Hear more from Scott Brandon on the Beer is a Conversation podcast.


To help facilitate this growth, Bright has invested in a new canning line.

“We were held up for a little bit last year being reliant on mobile canning crews, but we can do it on demand so that’s helped a lot and we’re well-positioned to grow,” explained Brandon.

While the move from bottles to cans isn’t a new one in the industry, it serves the secondary purpose of being a bit more on-brand for Bright as well.

“It suits our ethos better. We’re outdoors-focused, it’s a big part of why we’re in Bright in the first place, and bottles are problematic, they can be dangerous if you come off your bike for instance to have glass in your bag.”

But the outdoors ethos can cause its own issues for the Bright team.

“We had four broken collarbones last year [amongst the staff] and someone broke all her ribs and collarbone – but it’s good to have a crew who shares your values,” Brandon reasoned.

This elusive sense of community that brewpubs strive for is something that has come easy to Bright.

“We’re trying to do everything much more professionally now,” explained Brandon.

“I’ll find someone who is better at it than I am, like sales and marketing. That’s Laura’s expertise, and Reid [Stratton, who joined in 2019 from New England Brewing Co.] is better at brewing.

“It’s the only way to do it without running a one-man band, – then you can’t scale it up.

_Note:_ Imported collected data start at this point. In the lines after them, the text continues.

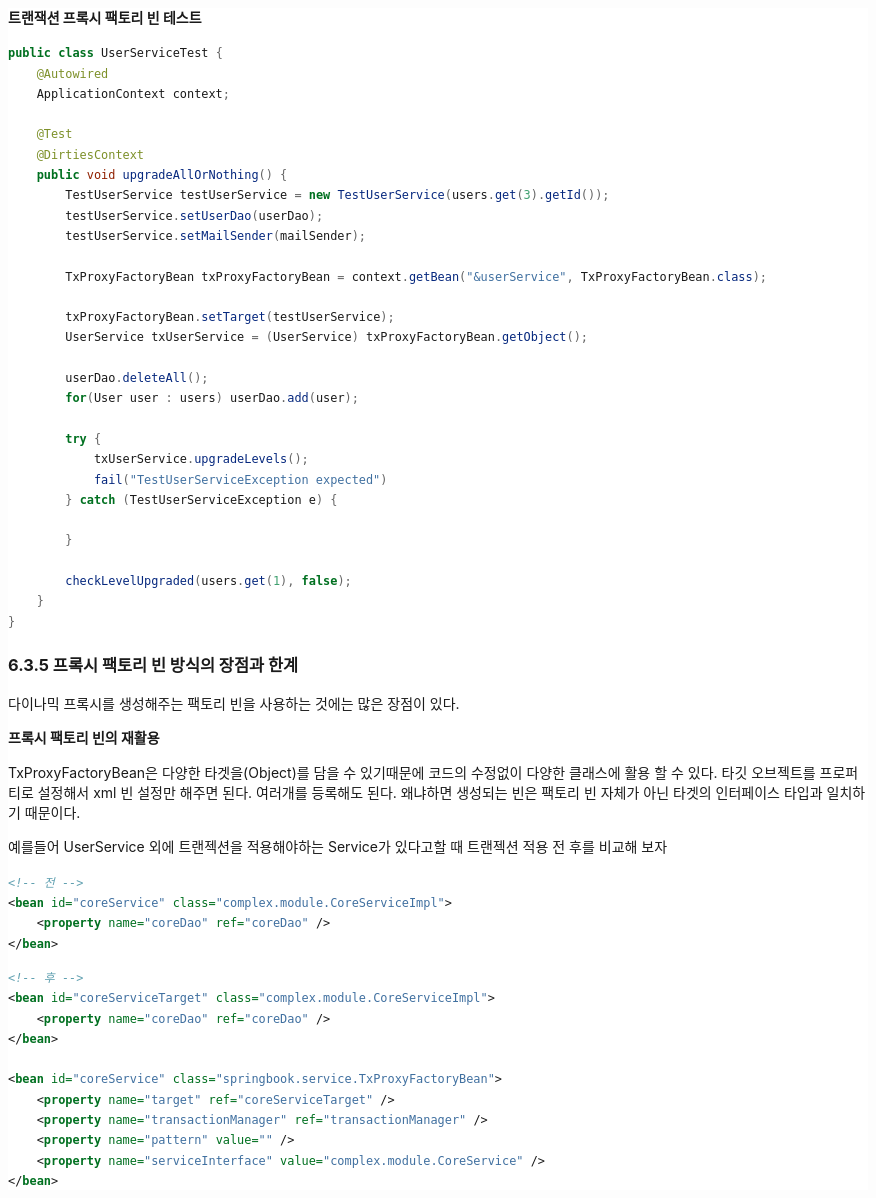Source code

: **트랜잭션 프록시 팩토리 빈 테스트**

```java
public class UserServiceTest {
    @Autowired
    ApplicationContext context;

    @Test
    @DirtiesContext
    public void upgradeAllOrNothing() {
        TestUserService testUserService = new TestUserService(users.get(3).getId());
        testUserService.setUserDao(userDao);
        testUserService.setMailSender(mailSender);

        TxProxyFactoryBean txProxyFactoryBean = context.getBean("&userService", TxProxyFactoryBean.class);

        txProxyFactoryBean.setTarget(testUserService);
        UserService txUserService = (UserService) txProxyFactoryBean.getObject();
        
        userDao.deleteAll();
        for(User user : users) userDao.add(user);
        
        try {
            txUserService.upgradeLevels();
            fail("TestUserServiceException expected")
        } catch (TestUserServiceException e) {
            
        }
        
        checkLevelUpgraded(users.get(1), false);
    }
}
```

### 6.3.5 프록시 팩토리 빈 방식의 장점과 한계

다이나믹 프록시를 생성해주는 팩토리 빈을 사용하는 것에는 많은 장점이 있다.

**프록시 팩토리 빈의 재활용**

TxProxyFactoryBean은 다양한 타겟을(Object)를 담을 수 있기때문에 코드의 수정없이 다양한 클래스에 활용 할 수 있다. 타깃 오브젝트를 프로퍼티로 설정해서 xml 빈 설정만 해주면 된다. 여러개를 등록해도 된다. 왜냐하면 생성되는 빈은 팩토리 빈 자체가 아닌 타겟의 인터페이스 타입과 일치하기 때문이다.

예를들어 UserService 외에 트랜젝션을 적용해야하는 Service가 있다고할 때 트랜젝션 적용 전 후를 비교해 보자

```xml
<!-- 전 --> 
<bean id="coreService" class="complex.module.CoreServiceImpl">
	<property name="coreDao" ref="coreDao" />
</bean>
```

```xml
<!-- 후 --> 
<bean id="coreServiceTarget" class="complex.module.CoreServiceImpl">
	<property name="coreDao" ref="coreDao" />
</bean>

<bean id="coreService" class="springbook.service.TxProxyFactoryBean">
	<property name="target" ref="coreServiceTarget" />
	<property name="transactionManager" ref="transactionManager" />
	<property name="pattern" value="" />
	<property name="serviceInterface" value="complex.module.CoreService" />
</bean>
```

You need confidence and faith in the people that are working for you that they can do the job and that’s the great thing about the position we’re in now, with such a great team.”

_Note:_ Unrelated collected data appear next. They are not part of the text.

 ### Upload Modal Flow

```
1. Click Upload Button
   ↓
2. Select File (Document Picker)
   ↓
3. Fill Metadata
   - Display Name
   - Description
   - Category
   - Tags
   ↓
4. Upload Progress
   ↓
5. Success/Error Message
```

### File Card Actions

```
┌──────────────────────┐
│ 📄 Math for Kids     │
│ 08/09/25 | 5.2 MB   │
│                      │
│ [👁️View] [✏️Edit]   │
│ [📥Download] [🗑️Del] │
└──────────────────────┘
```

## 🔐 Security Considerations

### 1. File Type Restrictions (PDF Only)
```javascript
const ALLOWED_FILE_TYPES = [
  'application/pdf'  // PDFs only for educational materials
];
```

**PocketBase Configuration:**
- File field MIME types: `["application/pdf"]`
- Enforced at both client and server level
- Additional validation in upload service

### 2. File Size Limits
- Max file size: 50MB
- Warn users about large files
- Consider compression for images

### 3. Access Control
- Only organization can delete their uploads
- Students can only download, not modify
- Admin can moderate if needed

Plans for the future for Bright are to continue on its growth trajectory.

“We’ve got great products, we’ve got some cool beers going out on a regular basis, and we would like to get them around the country a lot more.

“We also want to focus on our sustainability goals, getting some more renewables in like a 100kW solar system for production brewery which should allow for more growth.

“As we go along we’re using more energy, so it would be good to mitigate that somewhat, and reduce our carbon footprint, and just trying to improve customer experience.

“We wouldn’t rule out a venue somewhere else, but we’d be a Bright-focused venue, or some sort of collaboration that makes sense.

“Getting our products on bottleshop shelves helps to raise awareness for the town of Bright as well, that’s the motivation for that as well, it’s a little advert for the area that we live in.”

This focus on community, as a Bright business as well as an inhabitant of the High Country, is something that can fall by the wayside as a brewery gets bigger, but Bright has always managed to stay true to its roots as a business in High Country, winning a hat-trick of Tourism Awards for its efforts.

“I want to make sure Bright Brewery stays as an integral part of the Bright community, it has such an impact on the town and how it is perceived and how it operates,” explained Brandon.

“We’re the major sponsor for a lot of the sporting and outdoor activity events, that kind of support goes a long way, and it’s a good way to see your community thrive and grow. If it was to become multinational-owned it would lose a lot of that.”

While its 15-year anniversary celebrations are postponed to a later date, Bright is also holdings its Darker Days midwinter festival in July.